Records supplied START
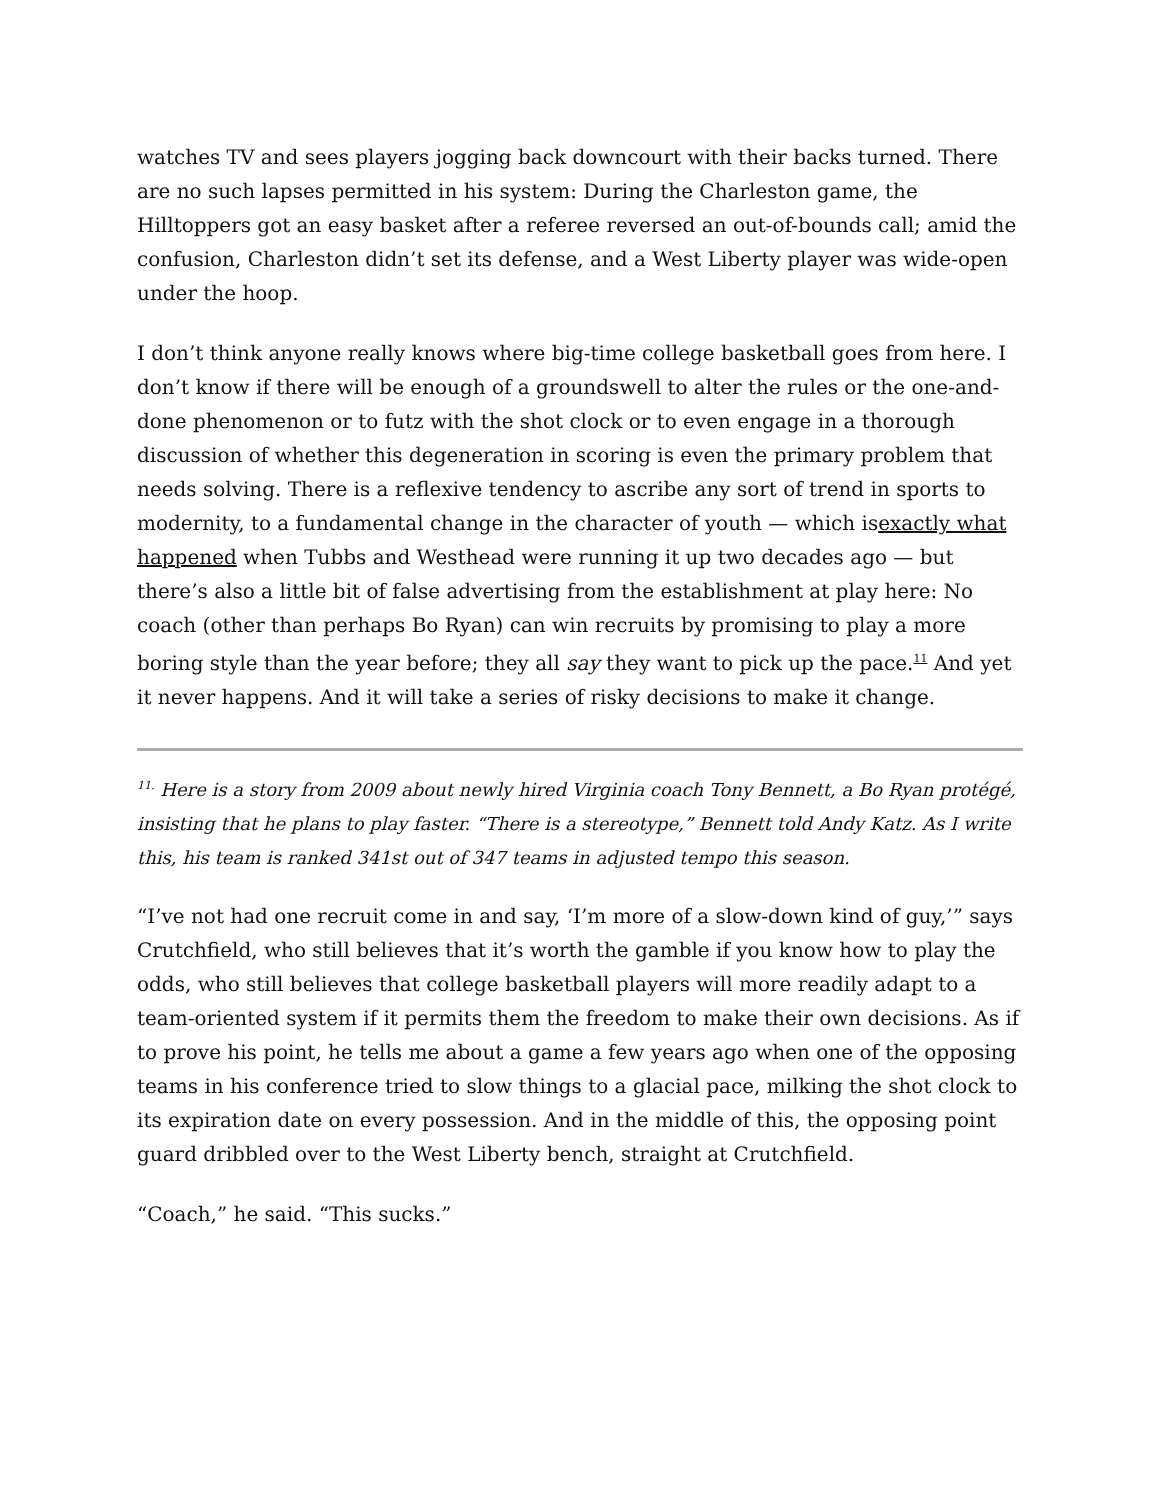watches TV and sees players jogging back downcourt with their backs turned. There are no such lapses permitted in his system: During the Charleston game, the Hilltoppers got an easy basket after a referee reversed an out-of-bounds call; amid the confusion, Charleston didn’t set its defense, and a West Liberty player was wide-open under the hoop.
I don’t think anyone really knows where big-time college basketball goes from here. I don’t know if there will be enough of a groundswell to alter the rules or the one-and-done phenomenon or to futz with the shot clock or to even engage in a thorough discussion of whether this degeneration in scoring is even the primary problem that needs solving. There is a reflexive tendency to ascribe any sort of trend in sports to modernity, to a fundamental change in the character of youth — which isexactly what happened when Tubbs and Westhead were running it up two decades ago — but there’s also a little bit of false advertising from the establishment at play here: No coach (other than perhaps Bo Ryan) can win recruits by promising to play a more boring style than the year before; they all say they want to pick up the pace.<sup>11</sup> And yet it never happens. And it will take a series of risky decisions to make it change.
<sup>11.</sup> Here is a story from 2009 about newly hired Virginia coach Tony Bennett, a Bo Ryan protégé, insisting that he plans to play faster. “There is a stereotype,” Bennett told Andy Katz. As I write this, his team is ranked 341st out of 347 teams in adjusted tempo this season.
“I’ve not had one recruit come in and say, ‘I’m more of a slow-down kind of guy,’” says Crutchfield, who still believes that it’s worth the gamble if you know how to play the odds, who still believes that college basketball players will more readily adapt to a team-oriented system if it permits them the freedom to make their own decisions. As if to prove his point, he tells me about a game a few years ago when one of the opposing teams in his conference tried to slow things to a glacial pace, milking the shot clock to its expiration date on every possession. And in the middle of this, the opposing point guard dribbled over to the West Liberty bench, straight at Crutchfield.
“Coach,” he said. “This sucks.”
Records supplied END
Would you please set down the data above again exactly, without its pictures?

• _Response below_:
watches TV and sees players jogging back downcourt with their backs turned. There are no such lapses permitted in his system: During the Charleston game, the Hilltoppers got an easy basket after a referee reversed an out-of-bounds call; amid the confusion, Charleston didn’t set its defense, and a West Liberty player was wide-open under the hoop.
I don’t think anyone really knows where big-time college basketball goes from here. I don’t know if there will be enough of a groundswell to alter the rules or the one-and-done phenomenon or to futz with the shot clock or to even engage in a thorough discussion of whether this degeneration in scoring is even the primary problem that needs solving. There is a reflexive tendency to ascribe any sort of trend in sports to modernity, to a fundamental change in the character of youth — which isexactly what happened when Tubbs and Westhead were running it up two decades ago — but there’s also a little bit of false advertising from the establishment at play here: No coach (other than perhaps Bo Ryan) can win recruits by promising to play a more boring style than the year before; they all say they want to pick up the pace.<sup>11</sup> And yet it never happens. And it will take a series of risky decisions to make it change.
<sup>11.</sup> Here is a story from 2009 about newly hired Virginia coach Tony Bennett, a Bo Ryan protégé, insisting that he plans to play faster. “There is a stereotype,” Bennett told Andy Katz. As I write this, his team is ranked 341st out of 347 teams in adjusted tempo this season.
“I’ve not had one recruit come in and say, ‘I’m more of a slow-down kind of guy,’” says Crutchfield, who still believes that it’s worth the gamble if you know how to play the odds, who still believes that college basketball players will more readily adapt to a team-oriented system if it permits them the freedom to make their own decisions. As if to prove his point, he tells me about a game a few years ago when one of the opposing teams in his conference tried to slow things to a glacial pace, milking the shot clock to its expiration date on every possession. And in the middle of this, the opposing point guard dribbled over to the West Liberty bench, straight at Crutchfield.
“Coach,” he said. “This sucks.”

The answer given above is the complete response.